> _Text_
## begin
Subscribe to the Non-Human & AI Identity Journal

How should organisations reduce risk from contractors, vendors, and service accounts?

They should manage all non-employee identities through a governed lifecycle with ownership, approval, expiration, and offboarding controls. The most effective programmes use a single identity record, clear sponsor accountability, and workflow-driven deprovisioning so access does not outlive the relationship that created it.

Why This Matters for Security Teams

Contractors, vendors, and service account often sit outside the normal employee lifecycle, which is exactly why they become persistent risk concentrations. Access is commonly created for a project, integration, or support need, then left in place after the business relationship changes. That gap is visible in the data: NHI Mgmt Group’s Ultimate Guide to NHIs notes that only 20% of organisations have formal offboarding and revocation processes for API keys, while 97% of NHIs carry excessive privileges.

The governance problem is not just inventory. It is ownership, expiry, and accountable removal. NIST Cybersecurity Framework 2.0 reinforces that identity risk must be managed as a lifecycle control, not a one-time approval. In practice, teams that rely on shared spreadsheets, ticket notes, or platform-specific exceptions lose track of who owns access, why it exists, and when it should be removed. In practice, many security teams encounter dormant vendor access only after an audit, incident, or failed offboarding has already exposed the gap.

How It Works in Practice

The strongest programmes treat every non-employee identity as a governed record with a sponsor, business purpose, expiration date, and removal workflow. That applies to human contractors as well as machine-facing identities such as service accounts, API keys, and certificates. The key is to keep one authoritative identity record per subject so approvals, entitlements, and revocation status are visible in the same place.

Operationally, this usually means:

  • Assigning a named internal owner who approves access and is accountable for renewal or offboarding.
  • Using time-bound access where possible, with automatic expiry rather than open-ended exceptions.
  • Separating provisioning from entitlement grants so service accounts only receive the minimum scope needed for the task.
  • Linking access to the contract, ticket, or service dependency that justified it.
## end
> _Set of tasks_
a) According to the article, what share of NHIs carry excessive privileges?
b) Write out the article again from "Operationally, this usually" up to and including "that justified it.", swapping "named internal owner" for "designated internal sponsor".
The material after this has no part in any of it.

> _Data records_
## begin
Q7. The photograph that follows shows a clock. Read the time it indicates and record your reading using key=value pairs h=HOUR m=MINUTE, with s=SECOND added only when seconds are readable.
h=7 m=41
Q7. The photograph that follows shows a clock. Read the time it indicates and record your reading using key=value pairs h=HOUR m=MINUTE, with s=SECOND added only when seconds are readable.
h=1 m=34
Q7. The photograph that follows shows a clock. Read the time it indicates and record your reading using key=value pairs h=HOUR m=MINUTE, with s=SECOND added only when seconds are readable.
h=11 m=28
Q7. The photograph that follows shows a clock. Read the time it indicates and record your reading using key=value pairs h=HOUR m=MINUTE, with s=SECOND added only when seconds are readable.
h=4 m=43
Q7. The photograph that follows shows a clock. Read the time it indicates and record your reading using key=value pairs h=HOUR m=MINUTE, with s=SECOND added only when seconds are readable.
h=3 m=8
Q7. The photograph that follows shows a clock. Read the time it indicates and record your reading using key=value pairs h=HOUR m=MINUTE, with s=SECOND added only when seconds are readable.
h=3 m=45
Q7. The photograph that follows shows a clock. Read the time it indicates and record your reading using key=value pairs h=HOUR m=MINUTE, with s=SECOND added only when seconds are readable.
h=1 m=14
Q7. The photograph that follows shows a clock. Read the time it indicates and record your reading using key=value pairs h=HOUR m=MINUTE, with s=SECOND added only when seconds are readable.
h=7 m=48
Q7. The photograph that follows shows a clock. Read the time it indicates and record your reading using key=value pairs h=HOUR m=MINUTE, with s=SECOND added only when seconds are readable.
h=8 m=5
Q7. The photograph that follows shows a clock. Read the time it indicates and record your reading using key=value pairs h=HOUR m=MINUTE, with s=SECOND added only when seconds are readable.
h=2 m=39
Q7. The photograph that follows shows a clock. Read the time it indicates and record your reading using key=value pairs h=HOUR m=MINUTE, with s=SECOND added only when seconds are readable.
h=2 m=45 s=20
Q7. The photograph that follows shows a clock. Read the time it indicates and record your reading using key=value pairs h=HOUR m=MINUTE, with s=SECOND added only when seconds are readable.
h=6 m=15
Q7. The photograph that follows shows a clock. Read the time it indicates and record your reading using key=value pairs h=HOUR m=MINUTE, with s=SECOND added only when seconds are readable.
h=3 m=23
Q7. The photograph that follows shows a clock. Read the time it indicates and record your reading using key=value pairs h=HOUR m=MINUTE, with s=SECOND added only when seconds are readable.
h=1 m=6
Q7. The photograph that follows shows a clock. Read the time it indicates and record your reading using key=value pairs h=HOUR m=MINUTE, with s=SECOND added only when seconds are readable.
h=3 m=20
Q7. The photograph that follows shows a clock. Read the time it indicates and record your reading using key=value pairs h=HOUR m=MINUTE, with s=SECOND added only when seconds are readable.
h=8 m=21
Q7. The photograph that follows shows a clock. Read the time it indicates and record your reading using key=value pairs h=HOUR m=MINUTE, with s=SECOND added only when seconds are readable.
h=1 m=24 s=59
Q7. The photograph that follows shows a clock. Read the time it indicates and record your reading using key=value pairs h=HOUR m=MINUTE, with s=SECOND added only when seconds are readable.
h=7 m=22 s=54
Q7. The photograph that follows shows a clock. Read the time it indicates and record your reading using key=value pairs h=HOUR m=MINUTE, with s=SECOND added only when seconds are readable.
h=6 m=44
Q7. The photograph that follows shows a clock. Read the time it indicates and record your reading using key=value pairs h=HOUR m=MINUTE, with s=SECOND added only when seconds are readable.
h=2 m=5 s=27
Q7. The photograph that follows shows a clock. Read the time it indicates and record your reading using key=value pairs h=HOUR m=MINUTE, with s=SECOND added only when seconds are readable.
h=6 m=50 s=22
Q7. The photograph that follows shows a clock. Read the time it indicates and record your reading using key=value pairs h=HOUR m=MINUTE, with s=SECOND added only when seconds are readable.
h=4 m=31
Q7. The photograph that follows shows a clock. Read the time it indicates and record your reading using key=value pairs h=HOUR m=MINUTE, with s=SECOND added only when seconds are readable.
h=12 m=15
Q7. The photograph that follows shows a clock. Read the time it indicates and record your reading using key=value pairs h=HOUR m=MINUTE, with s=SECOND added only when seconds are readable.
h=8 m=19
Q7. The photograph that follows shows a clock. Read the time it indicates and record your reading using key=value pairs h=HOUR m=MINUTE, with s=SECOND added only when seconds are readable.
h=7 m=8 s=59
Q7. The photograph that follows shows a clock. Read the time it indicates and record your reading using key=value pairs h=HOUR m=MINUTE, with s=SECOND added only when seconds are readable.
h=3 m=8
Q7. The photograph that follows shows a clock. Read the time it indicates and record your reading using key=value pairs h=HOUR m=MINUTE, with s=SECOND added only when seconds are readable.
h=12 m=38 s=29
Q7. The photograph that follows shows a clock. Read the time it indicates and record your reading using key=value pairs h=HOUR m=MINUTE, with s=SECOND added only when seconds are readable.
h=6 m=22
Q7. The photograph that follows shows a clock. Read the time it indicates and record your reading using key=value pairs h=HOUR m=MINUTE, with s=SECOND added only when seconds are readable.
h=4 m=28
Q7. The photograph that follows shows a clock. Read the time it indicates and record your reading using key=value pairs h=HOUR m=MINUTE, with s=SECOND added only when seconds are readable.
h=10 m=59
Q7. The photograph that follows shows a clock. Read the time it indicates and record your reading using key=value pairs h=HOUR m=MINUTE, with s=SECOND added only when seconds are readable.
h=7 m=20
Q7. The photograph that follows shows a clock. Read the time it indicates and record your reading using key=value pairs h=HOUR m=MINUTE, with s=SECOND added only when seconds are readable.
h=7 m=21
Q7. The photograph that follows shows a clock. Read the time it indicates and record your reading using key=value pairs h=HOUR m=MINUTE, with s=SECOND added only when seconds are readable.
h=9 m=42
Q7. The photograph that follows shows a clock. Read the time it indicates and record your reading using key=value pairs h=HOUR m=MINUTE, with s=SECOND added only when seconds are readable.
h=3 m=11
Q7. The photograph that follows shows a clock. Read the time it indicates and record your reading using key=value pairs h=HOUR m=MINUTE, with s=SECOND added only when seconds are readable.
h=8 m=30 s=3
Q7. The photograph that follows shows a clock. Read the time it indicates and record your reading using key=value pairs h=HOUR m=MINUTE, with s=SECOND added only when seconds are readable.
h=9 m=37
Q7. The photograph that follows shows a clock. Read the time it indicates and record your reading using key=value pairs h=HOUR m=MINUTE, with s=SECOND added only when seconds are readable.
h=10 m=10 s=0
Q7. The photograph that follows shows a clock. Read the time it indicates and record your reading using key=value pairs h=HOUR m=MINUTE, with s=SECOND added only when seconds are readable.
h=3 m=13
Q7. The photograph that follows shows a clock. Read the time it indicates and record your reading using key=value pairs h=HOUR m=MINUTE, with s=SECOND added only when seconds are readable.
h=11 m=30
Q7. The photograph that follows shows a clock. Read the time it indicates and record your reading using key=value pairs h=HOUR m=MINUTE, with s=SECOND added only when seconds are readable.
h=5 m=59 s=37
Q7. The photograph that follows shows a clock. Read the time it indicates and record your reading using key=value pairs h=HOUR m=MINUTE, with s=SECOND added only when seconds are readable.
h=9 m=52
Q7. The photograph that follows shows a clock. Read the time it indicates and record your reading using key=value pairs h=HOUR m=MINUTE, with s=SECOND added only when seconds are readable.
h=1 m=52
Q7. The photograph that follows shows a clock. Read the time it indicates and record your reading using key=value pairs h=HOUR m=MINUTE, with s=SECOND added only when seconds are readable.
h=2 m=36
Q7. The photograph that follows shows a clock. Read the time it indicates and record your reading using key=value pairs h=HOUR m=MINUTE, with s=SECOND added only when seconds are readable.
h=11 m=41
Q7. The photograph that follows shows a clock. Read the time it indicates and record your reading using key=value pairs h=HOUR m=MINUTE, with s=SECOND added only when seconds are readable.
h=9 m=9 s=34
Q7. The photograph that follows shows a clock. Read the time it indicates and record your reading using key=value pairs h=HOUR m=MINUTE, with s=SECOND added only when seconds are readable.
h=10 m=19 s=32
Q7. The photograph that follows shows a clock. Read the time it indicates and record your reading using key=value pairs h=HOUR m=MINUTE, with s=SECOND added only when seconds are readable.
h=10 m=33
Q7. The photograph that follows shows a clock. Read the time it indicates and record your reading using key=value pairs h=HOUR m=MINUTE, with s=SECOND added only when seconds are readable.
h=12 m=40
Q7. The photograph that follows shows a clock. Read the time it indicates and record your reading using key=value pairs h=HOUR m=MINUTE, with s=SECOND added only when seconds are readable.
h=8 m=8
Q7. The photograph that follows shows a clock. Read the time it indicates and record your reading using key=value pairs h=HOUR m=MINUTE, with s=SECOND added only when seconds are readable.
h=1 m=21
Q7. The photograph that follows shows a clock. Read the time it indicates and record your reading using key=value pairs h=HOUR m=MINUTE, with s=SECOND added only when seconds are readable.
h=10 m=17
## end
> _Solutions_
a) 97%

b)
Operationally, this usually means:

  • Assigning a designated internal sponsor who approves access and is accountable for renewal or offboarding.
  • Using time-bound access where possible, with automatic expiry rather than open-ended exceptions.
  • Separating provisioning from entitlement grants so service accounts only receive the minimum scope needed for the task.
  • Linking access to the contract, ticket, or service dependency that justified it.